## [WORK TO BE COMPLETED]
Repeat exactly the lines of the entries below from the one with "(也可以将文件放在 src 目录下)" through the one with "Command 文件是 CommandParser", both ends included, and nothing else.
%%
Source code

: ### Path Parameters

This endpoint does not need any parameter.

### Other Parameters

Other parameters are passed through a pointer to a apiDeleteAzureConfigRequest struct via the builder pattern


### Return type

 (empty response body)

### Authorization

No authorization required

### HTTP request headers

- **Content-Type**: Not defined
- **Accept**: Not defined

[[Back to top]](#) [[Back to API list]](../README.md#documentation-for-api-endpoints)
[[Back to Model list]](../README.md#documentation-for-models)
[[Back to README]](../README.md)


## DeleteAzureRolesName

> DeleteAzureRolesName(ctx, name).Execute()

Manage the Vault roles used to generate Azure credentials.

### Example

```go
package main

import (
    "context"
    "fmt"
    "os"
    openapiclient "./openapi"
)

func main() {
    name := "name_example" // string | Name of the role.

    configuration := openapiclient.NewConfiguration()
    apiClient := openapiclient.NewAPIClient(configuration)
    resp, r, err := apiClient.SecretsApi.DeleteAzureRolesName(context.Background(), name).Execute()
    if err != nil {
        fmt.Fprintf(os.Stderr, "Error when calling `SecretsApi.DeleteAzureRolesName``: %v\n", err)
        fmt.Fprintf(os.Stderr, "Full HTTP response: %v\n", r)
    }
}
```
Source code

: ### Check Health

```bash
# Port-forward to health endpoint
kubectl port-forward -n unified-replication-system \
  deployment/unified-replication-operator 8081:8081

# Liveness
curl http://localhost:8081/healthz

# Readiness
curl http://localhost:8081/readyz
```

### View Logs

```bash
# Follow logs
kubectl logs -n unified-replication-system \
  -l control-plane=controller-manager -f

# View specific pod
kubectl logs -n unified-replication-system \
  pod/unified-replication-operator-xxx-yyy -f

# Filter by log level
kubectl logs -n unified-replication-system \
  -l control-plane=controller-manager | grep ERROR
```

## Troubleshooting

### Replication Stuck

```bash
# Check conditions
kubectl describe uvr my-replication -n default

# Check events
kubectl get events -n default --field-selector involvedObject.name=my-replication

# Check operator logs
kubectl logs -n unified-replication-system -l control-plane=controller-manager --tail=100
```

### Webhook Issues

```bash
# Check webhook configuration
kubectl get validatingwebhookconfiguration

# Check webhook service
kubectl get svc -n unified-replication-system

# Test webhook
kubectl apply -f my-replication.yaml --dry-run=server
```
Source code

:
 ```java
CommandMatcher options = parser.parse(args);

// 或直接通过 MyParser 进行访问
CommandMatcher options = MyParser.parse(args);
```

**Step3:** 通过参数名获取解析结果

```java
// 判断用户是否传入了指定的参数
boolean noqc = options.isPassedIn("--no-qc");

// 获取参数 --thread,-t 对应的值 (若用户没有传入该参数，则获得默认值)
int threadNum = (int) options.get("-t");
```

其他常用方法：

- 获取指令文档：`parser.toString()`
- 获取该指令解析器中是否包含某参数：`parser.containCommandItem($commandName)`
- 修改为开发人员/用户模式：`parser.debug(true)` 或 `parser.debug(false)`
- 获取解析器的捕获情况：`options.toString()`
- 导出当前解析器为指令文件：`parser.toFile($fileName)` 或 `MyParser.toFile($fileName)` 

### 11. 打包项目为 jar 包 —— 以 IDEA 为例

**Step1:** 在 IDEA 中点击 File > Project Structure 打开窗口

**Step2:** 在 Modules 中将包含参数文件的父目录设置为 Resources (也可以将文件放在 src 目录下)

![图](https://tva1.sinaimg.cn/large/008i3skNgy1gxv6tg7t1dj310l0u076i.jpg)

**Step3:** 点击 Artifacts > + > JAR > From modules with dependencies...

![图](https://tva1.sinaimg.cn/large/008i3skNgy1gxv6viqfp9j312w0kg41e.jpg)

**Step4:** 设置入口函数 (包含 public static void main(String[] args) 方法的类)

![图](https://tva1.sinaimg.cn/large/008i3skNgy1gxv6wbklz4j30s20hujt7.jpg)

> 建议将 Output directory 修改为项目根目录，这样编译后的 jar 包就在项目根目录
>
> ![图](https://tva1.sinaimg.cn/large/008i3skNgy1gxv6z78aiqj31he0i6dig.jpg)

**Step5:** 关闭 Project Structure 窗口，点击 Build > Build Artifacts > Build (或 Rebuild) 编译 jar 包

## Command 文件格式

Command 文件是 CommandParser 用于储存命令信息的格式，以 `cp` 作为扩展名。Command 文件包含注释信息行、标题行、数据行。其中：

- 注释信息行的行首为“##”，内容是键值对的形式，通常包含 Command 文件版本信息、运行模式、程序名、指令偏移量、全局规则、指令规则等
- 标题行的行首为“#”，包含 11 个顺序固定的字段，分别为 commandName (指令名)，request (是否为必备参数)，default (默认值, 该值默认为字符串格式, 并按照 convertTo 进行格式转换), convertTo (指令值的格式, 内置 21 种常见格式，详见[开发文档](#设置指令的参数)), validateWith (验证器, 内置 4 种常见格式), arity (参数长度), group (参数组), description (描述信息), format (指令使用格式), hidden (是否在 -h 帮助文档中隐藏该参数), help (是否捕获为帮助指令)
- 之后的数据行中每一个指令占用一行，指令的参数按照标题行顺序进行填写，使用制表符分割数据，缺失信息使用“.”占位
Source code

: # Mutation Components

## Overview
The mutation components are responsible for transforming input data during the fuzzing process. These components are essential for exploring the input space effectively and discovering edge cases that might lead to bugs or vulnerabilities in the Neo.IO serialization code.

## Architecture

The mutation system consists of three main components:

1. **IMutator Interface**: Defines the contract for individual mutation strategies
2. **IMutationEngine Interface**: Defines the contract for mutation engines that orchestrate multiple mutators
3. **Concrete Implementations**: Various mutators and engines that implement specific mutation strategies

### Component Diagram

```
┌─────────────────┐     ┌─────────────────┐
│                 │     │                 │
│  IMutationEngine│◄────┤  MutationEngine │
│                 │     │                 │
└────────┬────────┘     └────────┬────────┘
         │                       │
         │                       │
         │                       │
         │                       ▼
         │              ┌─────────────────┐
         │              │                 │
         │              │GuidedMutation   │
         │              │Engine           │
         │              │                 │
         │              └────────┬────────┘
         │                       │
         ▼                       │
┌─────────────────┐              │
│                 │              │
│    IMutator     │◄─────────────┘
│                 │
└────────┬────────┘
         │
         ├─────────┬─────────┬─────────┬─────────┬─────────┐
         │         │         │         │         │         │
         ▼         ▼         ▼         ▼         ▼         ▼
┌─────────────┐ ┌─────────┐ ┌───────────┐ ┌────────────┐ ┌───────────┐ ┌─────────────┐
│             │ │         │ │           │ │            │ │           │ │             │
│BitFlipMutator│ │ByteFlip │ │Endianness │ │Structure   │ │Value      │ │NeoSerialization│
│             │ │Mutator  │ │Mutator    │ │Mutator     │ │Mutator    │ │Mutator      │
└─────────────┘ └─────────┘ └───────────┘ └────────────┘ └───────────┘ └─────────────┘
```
%%
## [YOUR RESPONSE]
**Step2:** 在 Modules 中将包含参数文件的父目录设置为 Resources (也可以将文件放在 src 目录下)

![图](https://tva1.sinaimg.cn/large/008i3skNgy1gxv6tg7t1dj310l0u076i.jpg)

**Step3:** 点击 Artifacts > + > JAR > From modules with dependencies...

![图](https://tva1.sinaimg.cn/large/008i3skNgy1gxv6viqfp9j312w0kg41e.jpg)

**Step4:** 设置入口函数 (包含 public static void main(String[] args) 方法的类)

![图](https://tva1.sinaimg.cn/large/008i3skNgy1gxv6wbklz4j30s20hujt7.jpg)

> 建议将 Output directory 修改为项目根目录，这样编译后的 jar 包就在项目根目录
>
> ![图](https://tva1.sinaimg.cn/large/008i3skNgy1gxv6z78aiqj31he0i6dig.jpg)

**Step5:** 关闭 Project Structure 窗口，点击 Build > Build Artifacts > Build (或 Rebuild) 编译 jar 包

## Command 文件格式

Command 文件是 CommandParser 用于储存命令信息的格式，以 `cp` 作为扩展名。Command 文件包含注释信息行、标题行、数据行。其中：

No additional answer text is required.